I guess I can agree with that, it is a fact that he got atleast some effort out of the knicks team last year. Well more then LB has gotten this year. But I still feel this thread has a moot point b/c I strongly feel LB will be back next year.


----------



## Truknicksfan (Mar 25, 2005)

How about Jeff Van Gundy?!?! lol :banana: !!!


----------



## PaCeRhOLiC (May 22, 2005)

Kitty said:


> ...or how about me? I can coach this squad.

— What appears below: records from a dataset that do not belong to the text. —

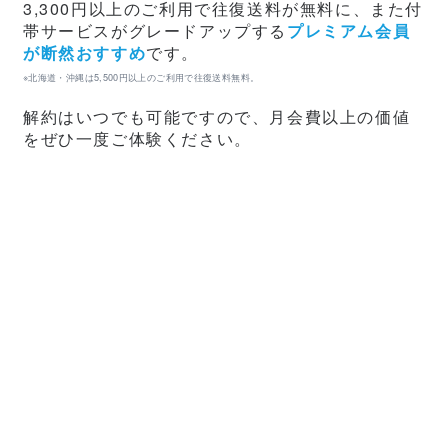
3,300円以上のご利用で往復送料が無料に、また付
帯サービスがグレードアップする
プレミアム会員
が断然おすすめ
です。
※北海道・沖縄は5,500円以上のご利用で往復送料無料。
解約はいつでも可能ですので、月会費以上の価値
をぜひ一度ご体験ください。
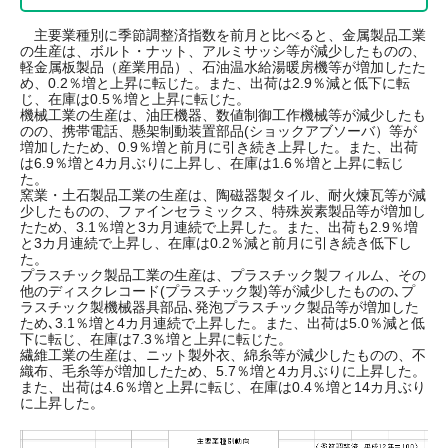
主要業種別に季節調整済指数を前月と比べると、金属製品工業
の生産は、ボルト・ナット、アルミサッシ等が減少したものの、
軽金属板製品（産業用品）、石油温水給湯暖房機等が増加したた
め、0.2％増と上昇に転じた。また、出荷は2.9％減と低下に転
じ、在庫は0.5％増と上昇に転じた。
機械工業の生産は、油圧機器、数値制御工作機械等が減少したも
のの、携帯電話、懸架制動装置部品(ショックアブソーバ）等が
増加したため、0.9％増と前月に引き続き上昇した。また、出荷
は6.9％増と4カ月ぶりに上昇し、在庫は1.6％増と上昇に転じ
た。
窯業・土石製品工業の生産は、陶磁器製タイル、耐火煉瓦等が減
少したものの、ファインセラミックス、特殊炭素製品等が増加し
たため、3.1％増と3カ月連続で上昇した。また、出荷も2.9％増
と3カ月連続で上昇し、在庫は0.2％減と前月に引き続き低下し
た。
プラスチック製品工業の生産は、プラスチック製フィルム、その
他のディスクレコード(プラスチック製)等が減少したものの､プ
ラスチック製機械器具部品､発泡プラスチック製品等が増加した
ため､3.1％増と4カ月連続で上昇した。また、出荷は5.0％減と低
下に転じ、在庫は7.3％増と上昇に転じた。
繊維工業の生産は、ニット製外衣、綿糸等が減少したものの、不
織布、毛糸等が増加したため、5.7％増と4カ月ぶりに上昇した。
また、出荷は4.6％増と上昇に転じ、在庫は0.4％増と14カ月ぶり
に上昇した。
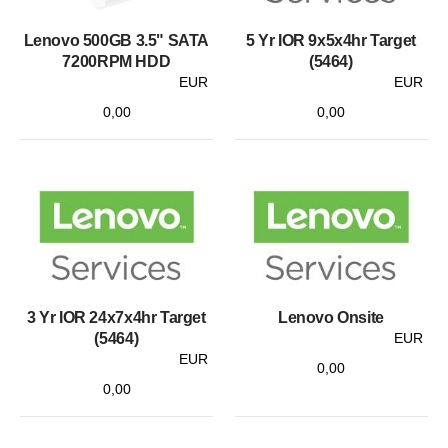
Lenovo 500GB 3.5" SATA
5 Yr IOR 9x5x4hr Target
7200RPM HDD
(5464)
EUR
EUR
0,00
0,00
3 Yr IOR 24x7x4hr Target
Lenovo Onsite
(5464)
EUR
EUR
0,00
0,00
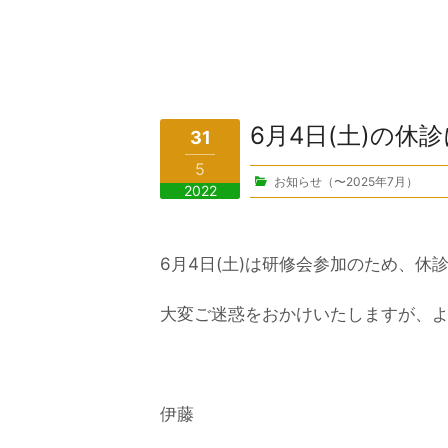
6月4日(土)の休
31
5
お知らせ（〜2025年7月）
2022
6月4日(土)は研修会参加のため、休
大変ご迷惑をおかけいたしますが、
伊藤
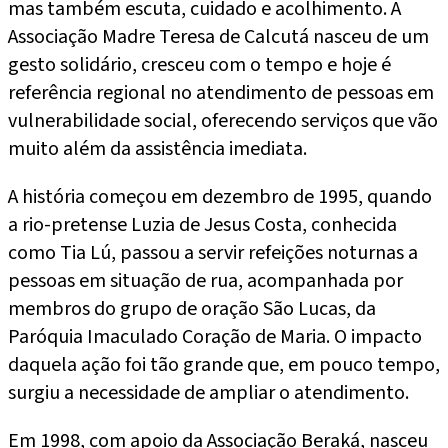
mas também escuta, cuidado e acolhimento. A
Associação Madre Teresa de Calcutá nasceu de um
gesto solidário, cresceu com o tempo e hoje é
referência regional no atendimento de pessoas em
vulnerabilidade social, oferecendo serviços que vão
muito além da assistência imediata.
A história começou em dezembro de 1995, quando
a rio-pretense Luzia de Jesus Costa, conhecida
como Tia Lú, passou a servir refeições noturnas a
pessoas em situação de rua, acompanhada por
membros do grupo de oração São Lucas, da
Paróquia Imaculado Coração de Maria. O impacto
daquela ação foi tão grande que, em pouco tempo,
surgiu a necessidade de ampliar o atendimento.
Em 1998, com apoio da Associação Beraká, nasceu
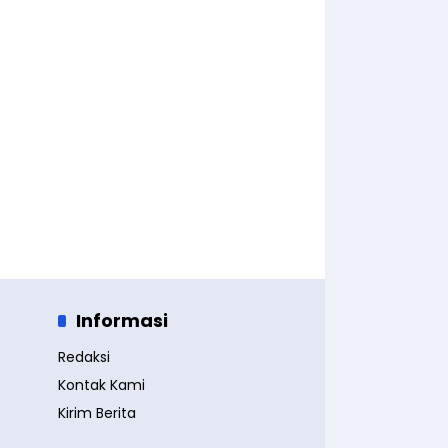
Informasi
Redaksi
Kontak Kami
Kirim Berita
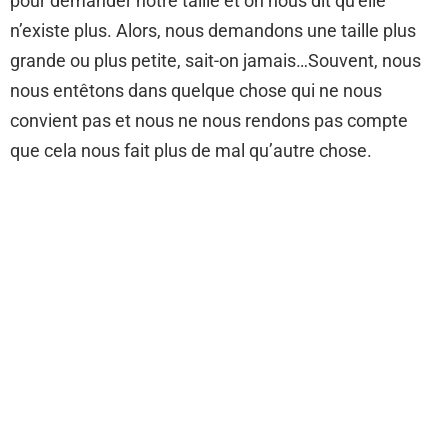
pour demander notre taille et on nous dit qu’elle
n’existe plus. Alors, nous demandons une taille plus
grande ou plus petite, sait-on jamais…Souvent, nous
nous entêtons dans quelque chose qui ne nous
convient pas et nous ne nous rendons pas compte
que cela nous fait plus de mal qu’autre chose.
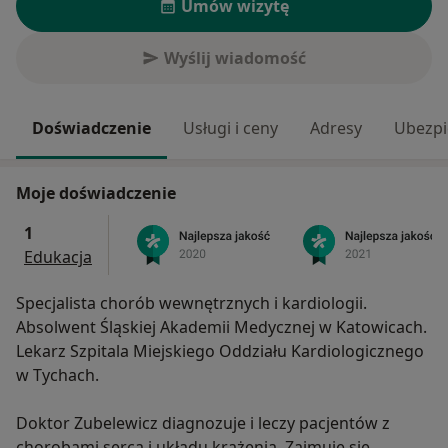
Umów wizytę
Wyślij wiadomość
Doświadczenie
Usługi i ceny
Adresy
Ubezpi
Moje doświadczenie
1
Edukacja
Specjalista chorób wewnętrznych i kardiologii.
Absolwent Śląskiej Akademii Medycznej w Katowicach.
Lekarz Szpitala Miejskiego Oddziału Kardiologicznego
w Tychach.
Doktor Zubelewicz diagnozuje i leczy pacjentów z
chorobami serca i układu krążenia. Zajmuje się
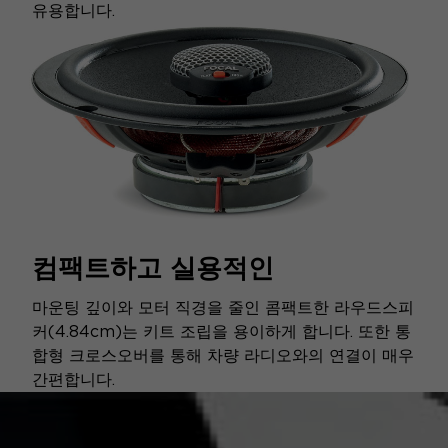
유용합니다.
컴팩트하고 실용적인
마운팅 깊이와 모터 직경을 줄인 콤팩트한 라우드스피
커(4.84cm)는 키트 조립을 용이하게 합니다. 또한 통
합형 크로스오버를 통해 차량 라디오와의 연결이 매우
간편합니다.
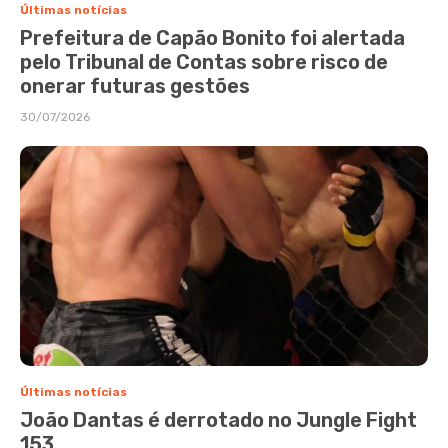
Últimas notícias
Prefeitura de Capão Bonito foi alertada
pelo Tribunal de Contas sobre risco de
onerar futuras gestões
30/07/2026
Últimas notícias
João Dantas é derrotado no Jungle Fight
153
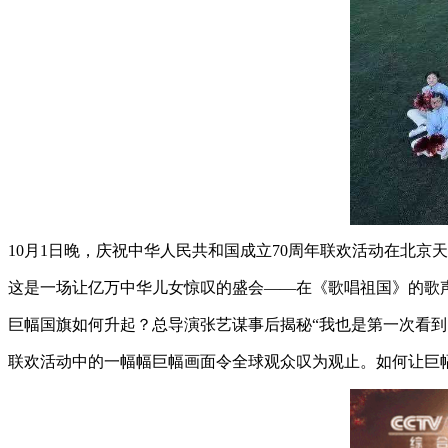
10月1日晚，庆祝中华人民共和国成立70周年联欢活动在北京
这是一场让亿万中华儿女惊叹的盛会——在《歌唱祖国》的歌声
巨幅国旗如何升起？总导演张艺谋事后揭秘“我也是第一次看到
联欢活动中的一幅幅巨幅画面令全球观众叹为观止。如何让巨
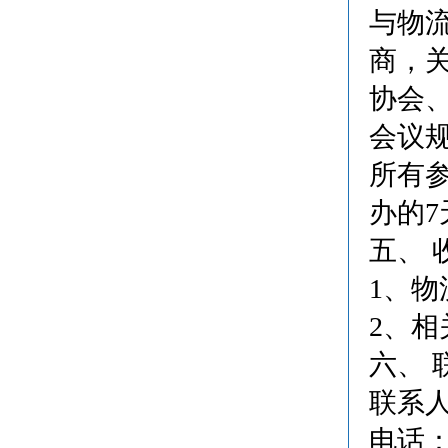
与物
商，
协会
会议规
所有
办的
五、 
1、
2、
六、 
联系人
电话：01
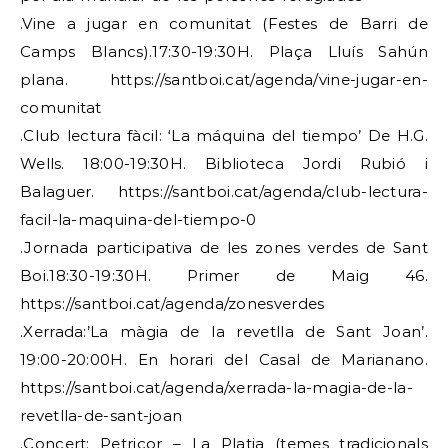
.Vine a jugar en comunitat (Festes de Barri de
Camps Blancs).17:30-19:30H. Plaça Lluís Sahún
plana. https://santboi.cat/agenda/vine-jugar-en-
comunitat
.Club lectura fàcil: ‘La máquina del tiempo’ De H.G.
Wells. 18:00-19:30H. Biblioteca Jordi Rubió i
Balaguer. https://santboi.cat/agenda/club-lectura-
facil-la-maquina-del-tiempo-0
.Jornada participativa de les zones verdes de Sant
Boi.18:30-19:30H. Primer de Maig 46.
https://santboi.cat/agenda/zonesverdes
.Xerrada:’La màgia de la revetlla de Sant Joan’.
19:00-20:00H. En horari del Casal de Marianano.
https://santboi.cat/agenda/xerrada-la-magia-de-la-
revetlla-de-sant-joan
.Concert: Petricor – La Platja (temes tradicionals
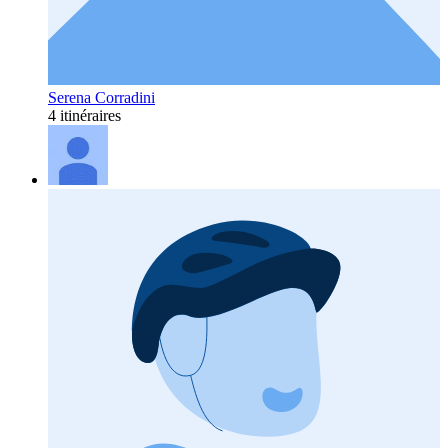
Serena Corradini
4 itinéraires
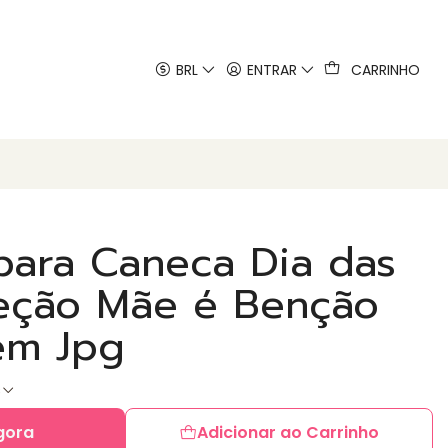
 artes
BRL
ENTRAR
CARRINHO
para Caneca Dia das
eção Mãe é Benção
em Jpg
s
gora
Adicionar ao Carrinho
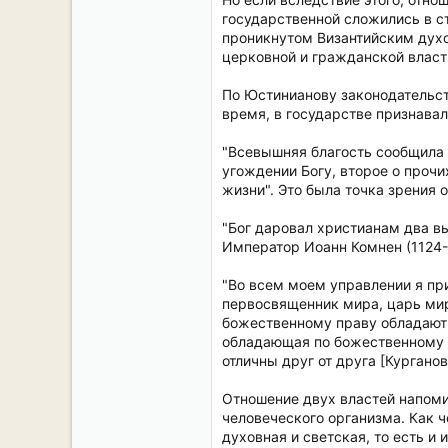
государственной сложились в ст
проникнутом Византийским духо
церковной и гражданской власть
По Юстинианову законодательст
время, в государстве признавал
"Всевышняя благость сообщила 
угождении Богу, второе о прочи
жизни". Это была точка зрения о
"Бог даровал христианам два в
Император Иоанн Комнен (1124-1
"Во всем моем управлении я при
первосвященник мира, царь мир
божественному праву обладают 
обладающая по божественному у
отличны друг от друга [Курганов,
Отношение двух властей напоми
человеческого организма. Как ч
духовная и светская, то есть и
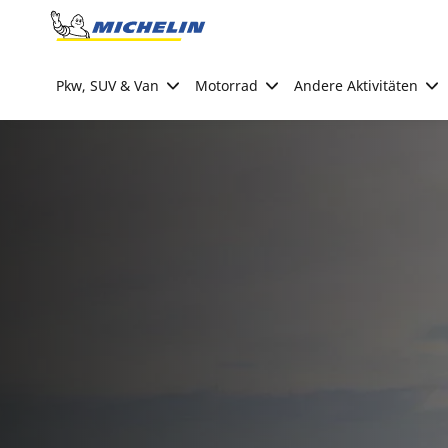
Go to page content
Go to page navigation
Pkw, SUV & Van
Motorrad
Andere Aktivitäten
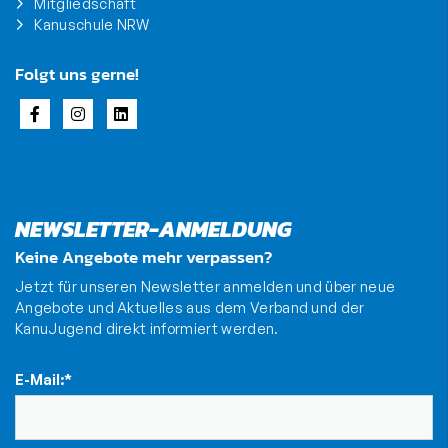
Mitgliedschaft
Kanuschule NRW
Folgt uns gerne!
NEWSLETTER-ANMELDUNG
Keine Angebote mehr verpassen?
Jetzt für unseren Newsletter anmelden und über neue
Angebote und Aktuelles aus dem Verband und der
KanuJugend direkt informiert werden.
E-Mail:
*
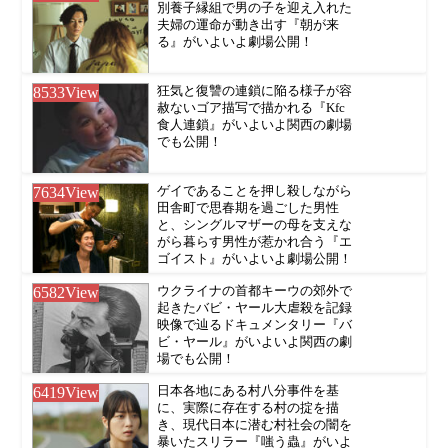
別養子縁組で男の子を迎え入れた
夫婦の運命が動き出す『朝が来
る』がいよいよ劇場公開！
8533
View
狂気と復讐の連鎖に陥る様子が容
赦ないゴア描写で描かれる『Kfc
食人連鎖』がいよいよ関西の劇場
でも公開！
7634
View
ゲイであることを押し殺しながら
田舎町で思春期を過ごした男性
と、シングルマザーの母を支えな
がら暮らす男性が惹かれ合う『エ
ゴイスト』がいよいよ劇場公開！
6582
View
ウクライナの首都キーウの郊外で
起きたバビ・ヤール大虐殺を記録
映像で辿るドキュメンタリー『バ
ビ・ヤール』がいよいよ関西の劇
場でも公開！
6419
View
日本各地にある村八分事件を基
に、実際に存在する村の掟を描
き、現代日本に潜む村社会の闇を
暴いたスリラー『嗤う蟲』がいよ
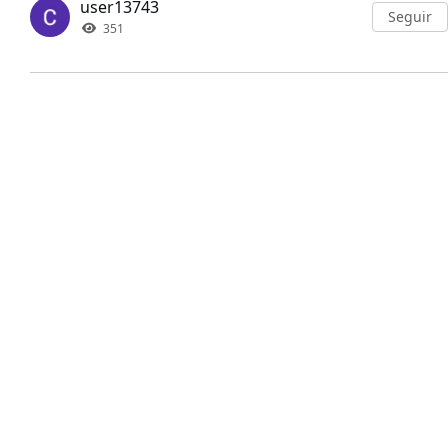
user13743
Seguir
351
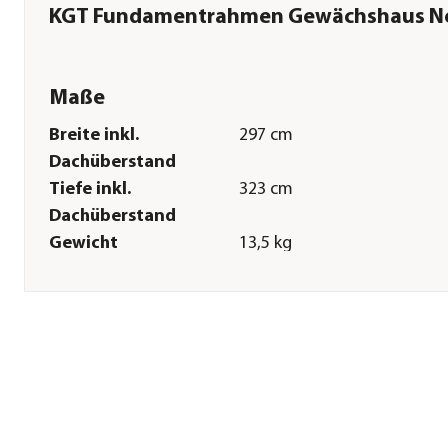
KGT Fundamentrahmen Gewächshaus N
Maße
Breite inkl.
297 cm
Dachüberstand
Tiefe inkl.
323 cm
Dachüberstand
Gewicht
13,5 kg
Breite Sockelmaß
297 cm
Tiefe Sockelmaß
323 cm
Sonstiges
Marke
KGT
Zertifizierung
Made in Germany
Garantie
15 Jahr(e)
Passend für
Nelke III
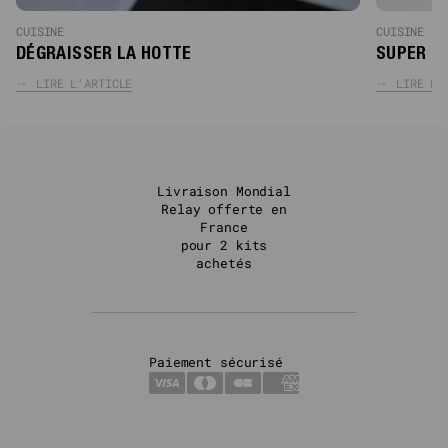
CUISINE
CUISINE
DÉGRAISSER LA HOTTE
SUPER D
LIRE L'ARTICLE
LIRE L'
Livraison Mondial
Relay offerte en
France
pour 2 kits
achetés
Paiement sécurisé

You got my vote shorty. :angel:


----------



## knicksfan (Jan 4, 2003)

This team is messed up. Let Kitty whoop em into shape a bit and see what happens. But if for some reason the Knicks cannot afford her then just give em any young hardass coach to get at them.


----------



## alphadog (Jan 2, 2004)

*Grinch...*

It's senseless to argue with you as you have no idea how to analize outside of stats. I'll try to put you on the right track, though. When you are comparing different seasons from the same player you need to look not only at the numbers but also at the entire situation. The Chi team was a better situation for curry to score in at that time because he was a top option and didn't have the top to bottom selfishness and lack of experience playing on that team that NY had this year. One needs to look at the situation in entirety to get a feel of why, what happened, happened. While Bill Cartwright is a former Knick and I like him, there is nothing in his coaching resume to suggest he is an answer to our needs. He isn't coaching anyone now, is he? Why, I wonder? I also find your insinuation that JC was a better player under BC to be hilarious. He played defense back then? Holy sh!t, man...you are so far wrong on that one. He had good numbers but was not such a great player...nobody was falling over themselves trying to pick him up. He has NEVER played good defense...and still doesn't, but he is better than he ever was. 

True, Mark Jackson was not a great defender, but he tried, and if you listen to his comments, you can understand that he knows its' importance. Riley is credited with being a great defensive coach...do you think he was a stopper on defense? I watched his entire pro career and can tell you this...he wasn't. How a guy played is irrelevent as to how he will coach.


----------



## Da Grinch (Aug 17, 2002)

*Re: Grinch...*



alphadog said:


> It's senseless to argue with you as you have no idea how to analize outside of stats. I'll try to put you on the right track, though. When you are comparing different seasons from the same player you need to look not only at the numbers but also at the entire situation. The Chi team was a better situation for curry to score in at that time because he was a top option and didn't have the top to bottom selfishness and lack of experience playing on that team that NY had this year. One needs to look at the situation in entirety to get a feel of why, what happened, happened. While Bill Cartwright is a former Knick and I like him, there is nothing in his coaching resume to suggest he is an answer to our needs. He isn't coaching anyone now, is he? Why, I wonder? I also find your insinuation that JC was a better player under BC to be hilarious. He played defense back then? Holy sh!t, man...you are so far wrong on that one. He had good numbers but was not such a great player...nobody was falling over themselves trying to pick him up. He has NEVER played good defense...and still doesn't, but he is better than he ever was.
> 
> True, Mark Jackson was not a great defender, but he tried, and if you listen to his comments, you can understand that he knows its' importance. Riley is credited with being a great defensive coach...do you think he was a stopper on defense? I watched his entire pro career and can tell you this...he wasn't. How a guy played is irrelevent as to how he will coach.


you love to talk about how i dont know anything but stats , but you dont even know how ignorant you are about this subject.

on the jay will thread you actually referred to jay will as a hound on defense.

jason "jay" williams is a horrible defender, he plays hard but has no defensive instincts at all. in fact thats how crawford earned the majority of his minutes that season on the defensive end until his offense kicked in late feb. its obvious you didn't watch many bulls games that season.

and those bulls won games at a better clip . 9-11 from march 1st on . so statistically and impact wise they were better then . and as usual you have no idea about the climate of the team , the bulls had their issues and agendas , for one the team was divided for most of the season between jay and jamal over who should start. also on young teams most of the young players wanted to put up #s for their next contract the bulls were no exception. there was definitely those kind of issues then. so alpha wrong again. the difference was bill cartwright was quick to bench anyone but jalen for that kind of stuff.

the bulls never ran their off. through curry he was a finisher they ran their offense through the guards and jalen. you are delusional if you think the bulls could win with a 20 year old curry as a decision maker in any capacity any more than the knicks can.

and mark jackson never cared on defense its a reason he was so often dealt away.


----------